AITameTheBot

Reference Letter Prompt

Write a recommendation letter that's specific and credible — concrete examples over empty praise — for an employee, colleague, or student you're vouching for.

intermediate
ChatGPTClaudeGemini
4 min read

What it does

Writes a reference or recommendation letter that actually helps the person, because it's specific. The reason generic recommendations carry no weight is that they're interchangeable — "hardworking, dependable, a great team player" describes everyone and convinces no one. A strong letter names concrete things the person did, with enough detail that the reader believes you actually worked with them. This prompt builds the letter around real examples you provide, so it reads as a credible endorsement, not a form.

The prompt
Write a reference/recommendation letter using the details below.

Structure:
- Opening: who I am, my role, and how I know the person (and for how long).
- A clear statement of recommendation.
- 2-3 specific examples of their work, skills, or character — concrete situations and, where possible, results.
- A sentence on their personal qualities, tied to evidence (not floating adjectives).
- A strong, unqualified closing endorsement and an offer to be contacted.

Rules:
- Lead with specifics over generic praise. Every claim should have an example behind it.
- Match the strength to what I tell you — don't oversell beyond what I can honestly say.
- Professional, warm, and credible. Keep it to about 350-400 words.
- Tailor it to the opportunity if I name one (job, school, etc.).

Details:
- My name, title, and relationship to them: [who I am + how I know them + duration]
- Who I'm recommending + for what: [their name + the job/program/purpose]
- 2-3 specific things they did well (with results if possible): [the examples]
- Their standout qualities: [traits — I'll back these with the examples above]
- Anything specific the opportunity values: [what to emphasize]

How to use it

The quality is entirely in your examples — the prompt can only be as specific as the details you give it. Before you start, jot down two or three real moments: a project they led, a problem they solved, a time they stepped up. Numbers and outcomes make them land. Tailor to the destination if you can: a letter for a manager role should emphasize different things than one for a graduate program.

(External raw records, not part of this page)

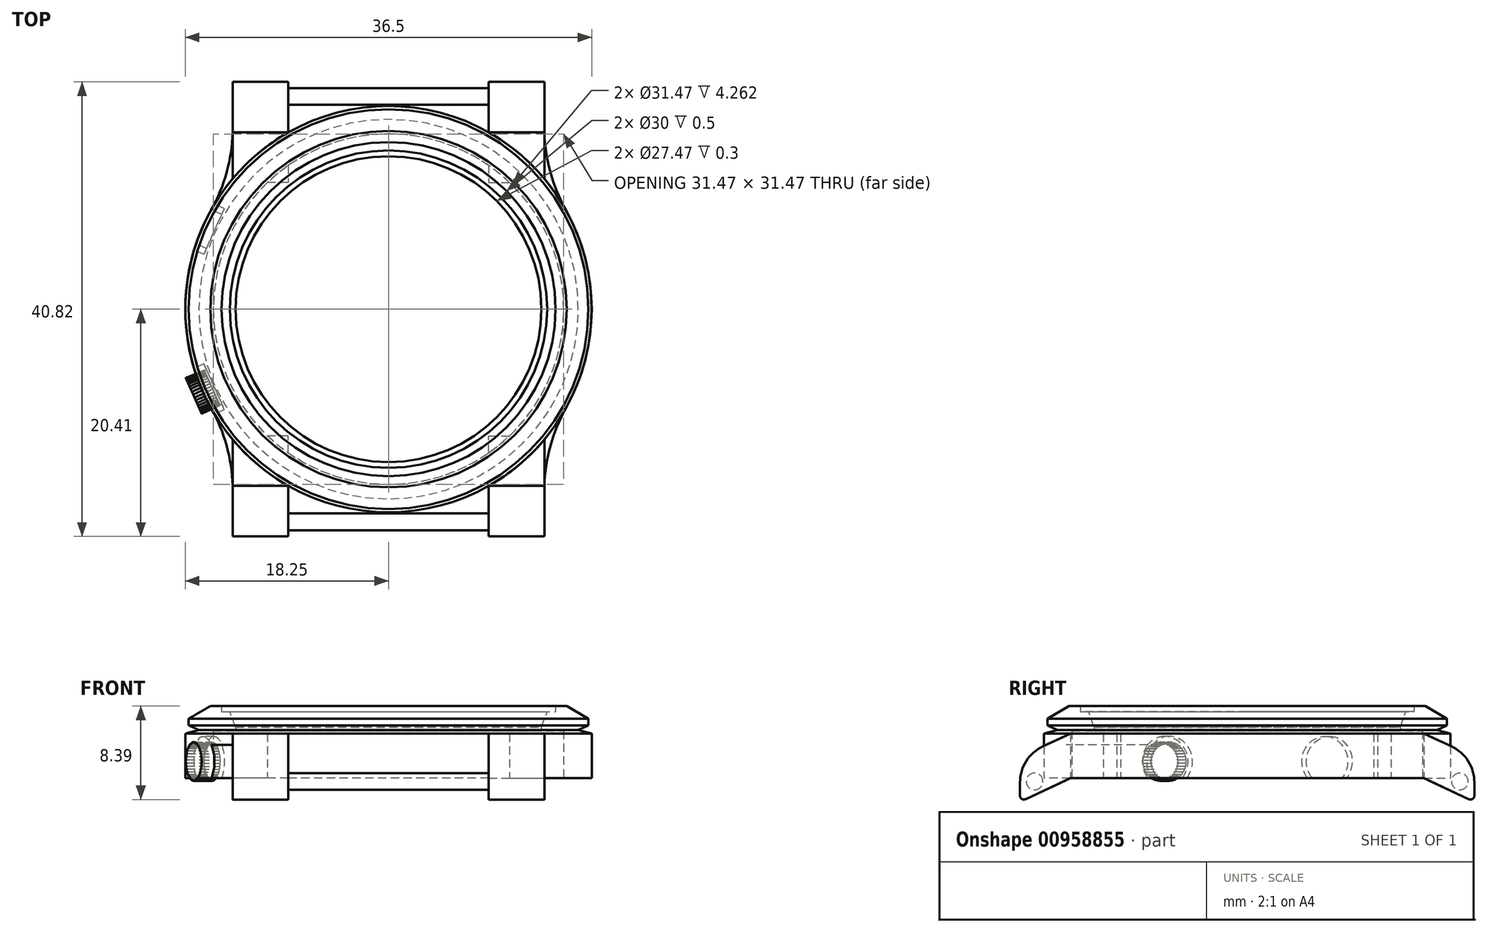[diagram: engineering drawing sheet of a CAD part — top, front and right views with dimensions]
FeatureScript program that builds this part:
annotation { "Feature Type Name" : "Feature", "Feature Type Description" : "" }
export const myFeature = defineFeature(function(context is Context, id is Id, definition is map)
    precondition{}
    {
        {
            var Q0;
            Q0=qCreatedBy(makeId("Right.planeOp"),FACE);
            var sketch = newSketch(context, id + "F0", { "sketchPlane" : qUnion([Q0])});
            skLineSegment(sketch, "E0", {"start": v(0, 0) * mm, "end": v(18.25, 0) * mm});
            skLineSegment(sketch, "E1", {"start": v(18.25, 0) * mm, "end": v(18.25, 4) * mm});
            skLineSegment(sketch, "E2", {"start": v(18.25, 4) * mm, "end": v(17.04, 4.32) * mm});
            skLineSegment(sketch, "E3", {"start": v(17.04, 4.32) * mm, "end": v(17.95, 4.75) * mm});
            skLineSegment(sketch, "E4", {"start": v(17.95, 4.75) * mm, "end": v(17.95, 5.35) * mm});
            skLineSegment(sketch, "E5", {"start": v(17.95, 5.35) * mm, "end": v(16, 6.47) * mm});
            skLineSegment(sketch, "E6", {"start": v(15, 5.97) * mm, "end": v(14.25, 5.97) * mm});
            skLineSegment(sketch, "E7", {"start": v(14.25, 5.97) * mm, "end": v(13.74, 4.56) * mm});
            skLineSegment(sketch, "E8", {"start": v(13.74, 4.56) * mm, "end": v(13.74, 4.26) * mm});
            skLineSegment(sketch, "E9", {"start": v(0, 0) * mm, "end": v(0, 9.09) * mm, "construction": true});
            skLineSegment(sketch, "E10", {"start": v(16, 6.47) * mm, "end": v(15, 6.47) * mm});
            skLineSegment(sketch, "E11", {"start": v(15, 6.47) * mm, "end": v(15, 5.97) * mm});
            skLineSegment(sketch, "E12", {"start": v(13.74, 4.26) * mm, "end": v(15.74, 4.26) * mm});
            skLineSegment(sketch, "E13", {"start": v(15.74, 4.26) * mm, "end": v(15.74, 0) * mm});
            skSolve(sketch);
        }
        {
            var Q0;
            Q0=qSketchRegion(id+"F0",true);
            var Q1;
            Q1=sQuery(id+"F0.wireOp",EDGE,"E9");
            revolve(context, id + "F1", {"entities" : qUnion([Q0]), "axis" : qUnion([Q1]), "revolveType" : RevolveType.FULL});
        }
        {
            var Q0;
            Q0=makeQuery(id+"F1.opRevolve","SWEPT_FACE",FACE,{"disambiguationData":[OSD([sQuery(id+"F0.wireOp",EDGE,"E0")])]});
            var sketch = newSketch(context, id + "F2", { "sketchPlane" : qUnion([Q0])});
            skLineSegment(sketch, "E14", {"start": v(-9, -15.88) * mm, "end": v(9, -15.88) * mm});
            skSolve(sketch);
        }
        {
            var Q0;
            Q0=qCreatedBy(makeId("Front.planeOp"),FACE);
            var Q1;
            Q1=sQuery(id+"F2.wireOp",VERTEX,"E14.start");
            cPlane(context, id + "F3", {"entities" : qUnion([Q0, Q1]), "cplaneType" : CPlaneType.PLANE_POINT, "offset" : 150 * mm, "width" : 150 * mm, "height" : 150 * mm});
        }
        {
            var Q0;
            Q0=qCreatedBy(id+"F3.planeOp",FACE);
            var sketch = newSketch(context, id + "F4", { "sketchPlane" : qUnion([Q0])});
            skLineSegment(sketch, "E15.bottom", {"start": v(-9, 0) * mm, "end": v(-14, 0) * mm});
            skLineSegment(sketch, "E15.top", {"start": v(-9, 4) * mm, "end": v(-14, 4) * mm});
            skLineSegment(sketch, "E15.left", {"start": v(-9, 0) * mm, "end": v(-9, 4) * mm});
            skLineSegment(sketch, "E15.right", {"start": v(-14, 0) * mm, "end": v(-14, 4) * mm});
            skSolve(sketch);
        }
        {
            var Q0;
            Q0=qCreatedBy(makeId("Top.planeOp"),FACE);
            var sketch = newSketch(context, id + "F5", { "sketchPlane" : qUnion([Q0])});
            skLineSegment(sketch, "E16", {"start": v(-11.51, 15.88) * mm, "end": v(-11.51, 11.38) * mm});
            skSolve(sketch);
        }
        {
            var Q0;
            Q0=sQuery(id+"F4.wireOp",EDGE,"E15.bottom");
            cPlane(context, id + "F6", {"entities" : qUnion([Q0]), "cplaneType" : CPlaneType.LINE_ANGLE, "offset" : 150 * mm, "angle" : 115 * degree, "width" : 150 * mm, "height" : 150 * mm});
        }
        {
            var Q0;
            Q0=qCreatedBy(id+"F6.planeOp",FACE);
            var sketch = newSketch(context, id + "F7", { "sketchPlane" : qUnion([Q0])});
            skLineSegment(sketch, "E17", {"start": v(-11.51, 14.39) * mm, "end": v(-11.51, 19.39) * mm});
            skSolve(sketch);
        }
        {
            var Q0;
            Q0=qSketchRegion(id+"F4",true);
            var Q1;
            Q1=sQuery(id+"F7.wireOp",EDGE,"E17");
            sweep(context, id + "F8", {"profiles" : qUnion([Q0]), "path" : qUnion([Q1])});
        }
        {
            var Q0;
            Q0=qSketchRegion(id+"F4",true);
            var Q1;
            Q1=qConstructionFilter(qBodyType(qCreatedBy(id+"F5",EDGE),BodyType.WIRE),ConstructionObject.NO);
            var Q2;
            Q2=qConstructionFilter(qBodyType(qCreatedBy(id+"F5",EDGE),BodyType.WIRE),ConstructionObject.NO);
            sweep(context, id + "F9", {"profiles" : qUnion([Q0]), "path" : qUnion([Q1, Q2])});
        }
        {
            var Q0;
            Q0=makeQuery(id+"F8.opSweep","CAP_EDGE",EDGE,{"disambiguationData":[OSD([sQuery(id+"F4.wireOp",EDGE,"E15.top"),sQuery(id+"F7.wireOp",VERTEX,"E17.end")])],"isStart":false});
            fillet(context, id + "F10", {"entities" : qUnion([Q0]), "radius" : 3.59 * mm, "tangentPropagation" : true, "allowEdgeOverflow" : false});
        }
        {
            var Q0;
            Q0=makeQuery(id+"F8.opSweep","CAP_EDGE",EDGE,{"disambiguationData":[OSD([sQuery(id+"F4.wireOp",EDGE,"E15.bottom"),sQuery(id+"F7.wireOp",VERTEX,"E17.end")])],"isStart":false});
            fillet(context, id + "F11", {"entities" : qUnion([Q0]), "radius" : 0.34 * mm, "tangentPropagation" : true, "allowEdgeOverflow" : false});
        }
        {
            var Q0;
            Q0=makeQuery(id+"F8.opSweep","SWEPT_BODY",BODY,{"disambiguationData":[OSD([sQuery(id+"F4.wireOp",EDGE,"E15.bottom"),sQuery(id+"F4.wireOp",EDGE,"E15.top"),sQuery(id+"F4.wireOp",EDGE,"E15.left"),sQuery(id+"F4.wireOp",EDGE,"E15.right"),sQuery(id+"F7.wireOp",EDGE,"E17")])]});
            var Q1;
            Q1=makeQuery(id+"F9.opSweep","SWEPT_BODY",BODY,{"disambiguationData":[OSD([sQuery(id+"F4.wireOp",EDGE,"E15.bottom"),sQuery(id+"F4.wireOp",EDGE,"E15.top"),sQuery(id+"F4.wireOp",EDGE,"E15.left"),sQuery(id+"F4.wireOp",EDGE,"E15.right"),sQuery(id+"F5.wireOp",EDGE,"E16")])]});
            var Q2;
            Q2=qCreatedBy(makeId("Right.planeOp"),FACE);
            mirror(context, id + "F12", {"entities" : qUnion([Q0, Q1]), "mirrorPlane" : qUnion([Q2])});
        }
        {
            var Q0;
            Q0=makeQuery(id+"F12.opPattern","COPY",BODY,{"derivedFrom":makeQuery(id+"F8.opSweep","SWEPT_BODY",BODY,{"disambiguationData":[OSD([sQuery(id+"F4.wireOp",EDGE,"E15.bottom"),sQuery(id+"F4.wireOp",EDGE,"E15.top"),sQuery(id+"F4.wireOp",EDGE,"E15.left"),sQuery(id+"F4.wireOp",EDGE,"E15.right"),sQuery(id+"F7.wireOp",EDGE,"E17")])]}),"instanceName":"1"});
            var Q1;
            Q1=makeQuery(id+"F12.opPattern","COPY",BODY,{"derivedFrom":makeQuery(id+"F9.opSweep","SWEPT_BODY",BODY,{"disambiguationData":[OSD([sQuery(id+"F4.wireOp",EDGE,"E15.bottom"),sQuery(id+"F4.wireOp",EDGE,"E15.top"),sQuery(id+"F4.wireOp",EDGE,"E15.left"),sQuery(id+"F4.wireOp",EDGE,"E15.right"),sQuery(id+"F5.wireOp",EDGE,"E16")])]}),"instanceName":"1"});
            var Q2;
            Q2=makeQuery(id+"F9.opSweep","SWEPT_BODY",BODY,{"disambiguationData":[OSD([sQuery(id+"F4.wireOp",EDGE,"E15.bottom"),sQuery(id+"F4.wireOp",EDGE,"E15.top"),sQuery(id+"F4.wireOp",EDGE,"E15.left"),sQuery(id+"F4.wireOp",EDGE,"E15.right"),sQuery(id+"F5.wireOp",EDGE,"E16")])]});
            var Q3;
            Q3=makeQuery(id+"F8.opSweep","SWEPT_BODY",BODY,{"disambiguationData":[OSD([sQuery(id+"F4.wireOp",EDGE,"E15.bottom"),sQuery(id+"F4.wireOp",EDGE,"E15.top"),sQuery(id+"F4.wireOp",EDGE,"E15.left"),sQuery(id+"F4.wireOp",EDGE,"E15.right"),sQuery(id+"F7.wireOp",EDGE,"E17")])]});
            var Q4;
            Q4=qCreatedBy(makeId("Front.planeOp"),FACE);
            mirror(context, id + "F13", {"operationType" : NewBodyOperationType.ADD, "entities" : qUnion([Q0, Q1, Q2, Q3]), "mirrorPlane" : qUnion([Q4])});
        }
        {
            var Q0;
            Q0=sQuery(id+"F0.wireOp",EDGE,"E9");
            cPlane(context, id + "F14", {"entities" : qUnion([Q0]), "cplaneType" : CPlaneType.LINE_ANGLE, "offset" : 150 * mm, "angle" : 114 * degree, "width" : 150 * mm, "height" : 150 * mm});
        }
        {
            var Q0;
            Q0=qCreatedBy(id+"F14.planeOp",FACE);
            var sketch = newSketch(context, id + "F15", { "sketchPlane" : qUnion([Q0])});
            skLineSegment(sketch, "E18", {"start": v(18.15, 4) * mm, "end": v(18.15, 0) * mm});
            skLineSegment(sketch, "E19", {"start": v(18.15, 4) * mm, "end": v(20.15, 4) * mm, "construction": true});
            skLineSegment(sketch, "E20", {"start": v(18.15, 1.5) * mm, "end": v(19.95, 1.5) * mm, "construction": true});
            skSolve(sketch);
        }
        {
            var Q0;
            Q0=sQuery(id+"F15.wireOp",EDGE,"E18");
            cPlane(context, id + "F16", {"entities" : qUnion([Q0]), "cplaneType" : CPlaneType.LINE_ANGLE, "offset" : 150 * mm, "angle" : 156 * degree, "width" : 150 * mm, "height" : 150 * mm});
        }
        {
            var Q0;
            Q0=qCreatedBy(id+"F16.planeOp",FACE);
            var sketch = newSketch(context, id + "F17", { "sketchPlane" : qUnion([Q0])});
            skCircle(sketch, "E21", {"center": v(0, 1.5) * mm, "radius": 2.25 * mm});
            skSolve(sketch);
        }
        {
            var Q0;
            Q0=qSketchRegion(id+"F17",true);
            extrude(context, id + "F18", {"entities" : qUnion([Q0]), "operationType" : NewBodyOperationType.REMOVE, "depth" : 1 * mm, "hasSecondDirection" : true, "secondDirectionBound" : SecondDirectionBoundingType.THROUGH_ALL, "secondDirectionOppositeDirection" : true, "secondDirectionDepth" : 25 * mm});
        }
        {
            var Q0;
            Q0=qCreatedBy(id+"F16.planeOp",FACE);
            var sketch = newSketch(context, id + "F19", { "sketchPlane" : qUnion([Q0])});
            skCircle(sketch, "E22", {"center": v(0, 1.5) * mm, "radius": 1.75 * mm});
            skSolve(sketch);
        }
        {
            var Q0;
            Q0=qSketchRegion(id+"F19",true);
            extrude(context, id + "F20", {"entities" : qUnion([Q0]), "depth" : .8 * mm, "hasSecondDirection" : true, "secondDirectionOppositeDirection" : true, "secondDirectionDepth" : 1 * mm});
        }
        {
            var Q0;
            Q0=qCreatedBy(id+"F16.planeOp",FACE);
            var sketch = newSketch(context, id + "F21", { "sketchPlane" : qUnion([Q0])});
            skCircle(sketch, "E23", {"center": v(0, -0.12) * mm, "radius": 0.12 * mm});
            skPoint(sketch, "E23.first.point", {"position": v(0, -0.25) * mm});
            skPoint(sketch, "E23.second.point", {"position": v(0, 0) * mm});
            skPoint(sketch, "E23.third.point", {"position": v(0.12, -0.15) * mm});
            skCircle(sketch, "E24", {"center": v(-0.25, -0.1) * mm, "radius": 0.12 * mm});
            skPoint(sketch, "E24.first.point", {"position": v(-0.27, -0.23) * mm});
            skPoint(sketch, "E24.second.point", {"position": v(-0.24, 0.02) * mm});
            skPoint(sketch, "E24.third.point", {"position": v(-0.3, 0) * mm});
            skLineSegment(sketch, "E25", {"start": v(0, -0.25) * mm, "end": v(-0.14, -0.32) * mm});
            skLineSegment(sketch, "E26", {"start": v(-0.14, -0.32) * mm, "end": v(-0.27, -0.23) * mm});
            skSolve(sketch);
        }
        {
            var Q0;
            {var subQ1=sQuery(id+"F21.wireOp",EDGE,"E25");Q0=makeQuery(id+"F21.imprint","IMPRINT",FACE,{"disambiguationData":[TD([[makeQuery(id+"F21.imprint","IMPRINT",EDGE,{"derivedFrom":subQ1}),-1.0]])]});}
            extrude(context, id + "F22", {"entities" : qUnion([Q0]), "endBound" : BoundingType.UP_TO_NEXT, "oppositeDirection" : true, "depth" : 25 * mm, "hasSecondDirection" : true, "secondDirectionBound" : SecondDirectionBoundingType.THROUGH_ALL, "secondDirectionOppositeDirection" : false, "secondDirectionDepth" : 25 * mm});
        }
        {
            var Q0;
            Q0=makeQuery(id+"F22.opExtrude","SWEPT_BODY",BODY,{"disambiguationData":[OSD([sQuery(id+"F21.wireOp",EDGE,"E23"),sQuery(id+"F21.wireOp",EDGE,"E24"),sQuery(id+"F21.wireOp",EDGE,"E25"),sQuery(id+"F21.wireOp",EDGE,"E26")])]});
            var Q1;
            Q1=sQuery(id+"F15.wireOp",EDGE,"E20");
            circularPattern(context, id + "F23", {"operationType" : NewBodyOperationType.REMOVE, "entities" : qUnion([Q0]), "axis" : qUnion([Q1]), "angle" : 10 * degree, "instanceCount" : 37});
        }
        {
            var Q0;
            {var subQ0=sQuery(id+"F4.wireOp",EDGE,"E15.left");Q0=makeQuery(id+"F13.boolean.opBoolean","MERGE",FACE,{"disambiguationData":[OD(1.0)],"derivedFrom":[makeQuery(id+"F12.opPattern","COPY",FACE,{"derivedFrom":makeQuery(id+"F9.opSweep","SWEPT_FACE",FACE,{"disambiguationData":[OSD([subQ0,sQuery(id+"F5.wireOp",EDGE,"E16")])]}),"instanceName":"1"}),makeQuery(id+"F12.opPattern","COPY",FACE,{"derivedFrom":makeQuery(id+"F8.opSweep","SWEPT_FACE",FACE,{"disambiguationData":[OSD([subQ0,sQuery(id+"F7.wireOp",EDGE,"E17")])]}),"instanceName":"1"})]});}
            var sketch = newSketch(context, id + "F24", { "sketchPlane" : qUnion([Q0])});
            skCircle(sketch, "E27", {"center": v(-19.1, -0.3) * mm, "radius": 0.75 * mm});
            skSolve(sketch);
        }
        {
            var Q0;
            Q0=qSketchRegion(id+"F24",true);
            extrude(context, id + "F25", {"entities" : qUnion([Q0]), "operationType" : NewBodyOperationType.ADD, "endBound" : BoundingType.UP_TO_NEXT, "depth" : 25 * mm});
        }
        {
            var Q0;
            Q0=makeQuery(id+"F1.opRevolve","SWEPT_BODY",BODY,{"disambiguationData":[OSD([sQuery(id+"F0.wireOp",EDGE,"E0"),sQuery(id+"F0.wireOp",EDGE,"E1"),sQuery(id+"F0.wireOp",EDGE,"E2"),sQuery(id+"F0.wireOp",EDGE,"E3"),sQuery(id+"F0.wireOp",EDGE,"E4"),sQuery(id+"F0.wireOp",EDGE,"E5"),sQuery(id+"F0.wireOp",EDGE,"E6"),sQuery(id+"F0.wireOp",EDGE,"E7"),sQuery(id+"F0.wireOp",EDGE,"E8"),sQuery(id+"F0.wireOp",EDGE,"E10"),sQuery(id+"F0.wireOp",EDGE,"E11"),sQuery(id+"F0.wireOp",EDGE,"E12"),sQuery(id+"F0.wireOp",EDGE,"E13")])]});
            var Q1;
            Q1=qCreatedBy(makeId("Front.planeOp"),FACE);
            mirror(context, id + "F26", {"entities" : qUnion([Q0]), "mirrorPlane" : qUnion([Q1])});
        }
        {
            var Q0;
            {var subQ0=sQuery(id+"F4.wireOp",EDGE,"E15.right");Q0=makeQuery(id+"F13.boolean.opBoolean","INTERSECT",EDGE,{"derivedFrom":[makeQuery(id+"F1.opRevolve","SWEPT_FACE",FACE,{"disambiguationData":[OSD([sQuery(id+"F0.wireOp",EDGE,"E1")])]}),makeQuery(id+"F13.opPattern","COPY",FACE,{"derivedFrom":makeQuery(id+"F12.opPattern","COPY",FACE,{"derivedFrom":makeQuery(id+"F9.opSweep","SWEPT_FACE",FACE,{"disambiguationData":[OSD([subQ0,sQuery(id+"F5.wireOp",EDGE,"E16")])]}),"instanceName":"1"}),"instanceName":"1"}),makeQuery(id+"F13.opPattern","COPY",FACE,{"derivedFrom":makeQuery(id+"F12.opPattern","COPY",FACE,{"derivedFrom":makeQuery(id+"F8.opSweep","SWEPT_FACE",FACE,{"disambiguationData":[OSD([subQ0,sQuery(id+"F7.wireOp",EDGE,"E17")])]}),"instanceName":"1"}),"instanceName":"1"})]});}
            var Q1;
            {var subQ0=sQuery(id+"F4.wireOp",EDGE,"E15.right");Q1=makeQuery(id+"F13.boolean.opBoolean","INTERSECT",EDGE,{"derivedFrom":[makeQuery(id+"F1.opRevolve","SWEPT_FACE",FACE,{"disambiguationData":[OSD([sQuery(id+"F0.wireOp",EDGE,"E1")])]}),makeQuery(id+"F12.opPattern","COPY",FACE,{"derivedFrom":makeQuery(id+"F9.opSweep","SWEPT_FACE",FACE,{"disambiguationData":[OSD([subQ0,sQuery(id+"F5.wireOp",EDGE,"E16")])]}),"instanceName":"1"}),makeQuery(id+"F12.opPattern","COPY",FACE,{"derivedFrom":makeQuery(id+"F8.opSweep","SWEPT_FACE",FACE,{"disambiguationData":[OSD([subQ0,sQuery(id+"F7.wireOp",EDGE,"E17")])]}),"instanceName":"1"})]});}
            var Q2;
            {var subQ0=sQuery(id+"F4.wireOp",EDGE,"E15.right");Q2=makeQuery(id+"F13.boolean.opBoolean","INTERSECT",EDGE,{"derivedFrom":[makeQuery(id+"F1.opRevolve","SWEPT_FACE",FACE,{"disambiguationData":[OSD([sQuery(id+"F0.wireOp",EDGE,"E1")])]}),makeQuery(id+"F9.opSweep","SWEPT_FACE",FACE,{"disambiguationData":[OSD([subQ0,sQuery(id+"F5.wireOp",EDGE,"E16")])]}),makeQuery(id+"F8.opSweep","SWEPT_FACE",FACE,{"disambiguationData":[OSD([subQ0,sQuery(id+"F7.wireOp",EDGE,"E17")])]})]});}
            var Q3;
            {var subQ0=sQuery(id+"F4.wireOp",EDGE,"E15.right");Q3=makeQuery(id+"F13.boolean.opBoolean","INTERSECT",EDGE,{"derivedFrom":[makeQuery(id+"F1.opRevolve","SWEPT_FACE",FACE,{"disambiguationData":[OSD([sQuery(id+"F0.wireOp",EDGE,"E1")])]}),makeQuery(id+"F13.opPattern","COPY",FACE,{"derivedFrom":makeQuery(id+"F9.opSweep","SWEPT_FACE",FACE,{"disambiguationData":[OSD([subQ0,sQuery(id+"F5.wireOp",EDGE,"E16")])]}),"instanceName":"1"}),makeQuery(id+"F13.opPattern","COPY",FACE,{"derivedFrom":makeQuery(id+"F8.opSweep","SWEPT_FACE",FACE,{"disambiguationData":[OSD([subQ0,sQuery(id+"F7.wireOp",EDGE,"E17")])]}),"instanceName":"1"})]});}
            fillet(context, id + "F27", {"entities" : qUnion([Q0, Q1, Q2, Q3]), "radius" : 15 * mm, "tangentPropagation" : true, "allowEdgeOverflow" : false});
        }
    });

Only claim what you can stand behind. A reference is your credibility on the line; if the letter oversells and the person underdelivers, it costs you with that reader. Read the draft and dial back anything that goes further than you honestly would.

Example output

A letter opening "I managed Priya directly for two years as her team lead at Brightleaf," moving into a specific example ("When our onboarding broke during a product launch, Priya rebuilt the flow over a weekend and cut new-customer churn by 30% the following quarter"), tying her qualities to that evidence, and closing with an unqualified "I recommend her without reservation, and I'm happy to speak further."

Variations

Academic/grad school: Add "This is for a graduate program in [field]. Emphasize intellectual ability, curiosity, and relevant academic or research strengths."

Character reference: Add "This is a personal character reference, not professional. Focus on integrity, reliability, and specific instances that show character."

Brief/LinkedIn recommendation: Add "I just need a short LinkedIn recommendation — 2-3 sentences, specific and warm."

Measured (honest but not glowing): Add "I can recommend them genuinely but not effusively. Keep it honest and supportive without overstating — no faint praise, but no exaggeration either."

Common pitfalls

Generic praise. "Hardworking and dependable" with no examples reads as a form letter and helps no one. Anchor every quality to something they actually did.

Overselling. A letter that's all superlatives strains credibility and can backfire if the person can't live up to it. Match the praise to the truth.

Forgetting the relationship. Readers weigh a reference by how well you knew the person. State your role and how long you worked together up front.

Who uses this prompt

Managers and team leads writing for departing employees, professors and teachers recommending students, colleagues vouching for each other, and small-business owners asked for a reference who want to do right by someone. It turns "can you write me a reference?" into a letter that genuinely helps.